The action is for breach of an oral contract to procure insurance; it is not based on fraud, as defendant asserts. Proof of fraud was merely incidental to proof of the contract. Defendant filed a general and special demurrer to the complaint which was overruled. Error is asserted. It is said there is no “allegation that the alleged agreement was for the express benefit of plaintiffs.” Sufficient facts are alleged to show that it was for plaintiffs ’ benefit. While there are some uncertainties in the complaint, no prejudice is shown. Depositions were taken before trial, the cause was fully and fairly tried, defendant does not claim surprise, and the error, if any, in overruling the special demurrer did not affect defendant’s substantial rights in any way.

Other points made do not require discussion.

Affirmed.

Shinn, P. J., and Wood (Parker), J., concurred.

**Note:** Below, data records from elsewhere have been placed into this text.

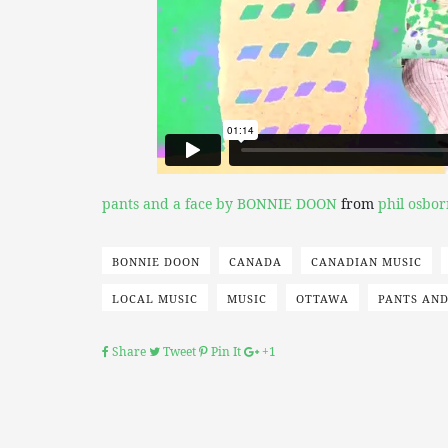
pants and a face by BONNIE DOON
from
phil osbor
BONNIE DOON
CANADA
CANADIAN MUSIC
LOCAL MUSIC
MUSIC
OTTAWA
PANTS AND
Share
Tweet
Pin It
+1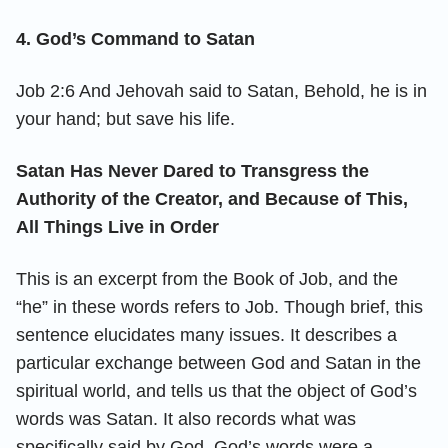
4. God’s Command to Satan
Job 2:6 And Jehovah said to Satan, Behold, he is in
your hand; but save his life.
Satan Has Never Dared to Transgress the
Authority of the Creator, and Because of This,
All Things Live in Order
This is an excerpt from the Book of Job, and the
“he” in these words refers to Job. Though brief, this
sentence elucidates many issues. It describes a
particular exchange between God and Satan in the
spiritual world, and tells us that the object of God’s
words was Satan. It also records what was
specifically said by God. God’s words were a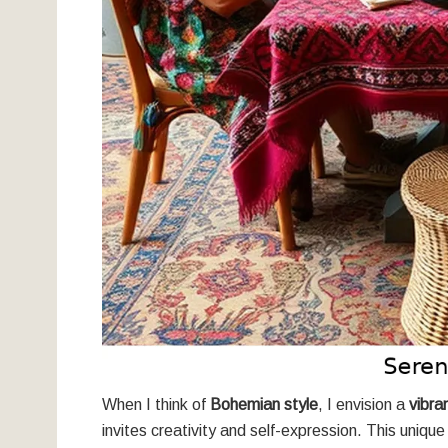
When I think of
Bohemian style
, I envision a
vibra
invites creativity and self-expression. This unique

A petition for a rehearing was denied June 2, 1958, and appellant’s petition for a hearing by the Supreme Court was denied July 2, 1958. 
      
       Vehicle Code, section 415.
     
      
       The court stated (233 S.W.2d 561): "Petitioners appear to place their principal emphasis upon the proposition that Law and Pacific Indemnity are not third party beneficiaries under the contract between North American and Stewart & Company. They invoke the principle that parties are presumed to contract for their own benefit and not that of another. In the application of that principle to the contract before us they take the position that the intent of the parties in requiring automobile liability insurance of contractors and subcontractors was to protect the owner by safeguarding the solvency of the contractor and subcontractors so that they could perform their contracts. If it be assumed that the motive of North American was only the selfish one to protect itself and not that of benefiting third parties, it does not follow that it did not intend to benefit third parties. Motive and intent are not synonymous. In United Fidelity Life Insurance Co. v. Adair, Tex. Civ. App., 29 S.W.2d 940, 943, affirmed Tex. Com. App., 29 S.W.2d 944, the opinion quotes with approval this language clearly pointing out the distinction between motive and intent: ‘Intent, in its legal sense, is quite distinct from motive. It is defined as the purpose to use a particular means to effect a certain result. Motive is the reason which leads the mind to desire that result.’ The means employed by the contracting parties to effect the result which they had in mind was to require that the contractor and subcontractors maintain various types of insurance. The law presumes that'the parties to a contract intend the consequences of its performance. The intent of the-requirement that the contractor should see that all subcontractors carry automobile liability insurance was necessarily to provide a method by which claims of liability of the type insured against could be paid by insurers. Respondents’ claim is of that type. Had petitioners required the' subcontractor to procure a policy of liability insurance, Law would have benefited thereby, and Pacific Indemnity would have been subrogated in part to Law’s rights. North American and Stewart & Company must be presumed to have intended that that consequence flow from the performance of their contract. It follows that, in our view, respondents were entitled to maintain this suit on the contract.”
     
      
       It is alleged defendant promised to procure for Caldera full coverage insurance including public liability and property damage for the operation of the Mercury and “At all times mentioned, Plaintiff Willie Mae Johnson was and now is within that class of persons for whom the contract aforesaid between Defendant Phillip B. Caldera and Defendant Holmes Tuttle was expressly made.” A like allegation is made with respect to plaintiff Jones.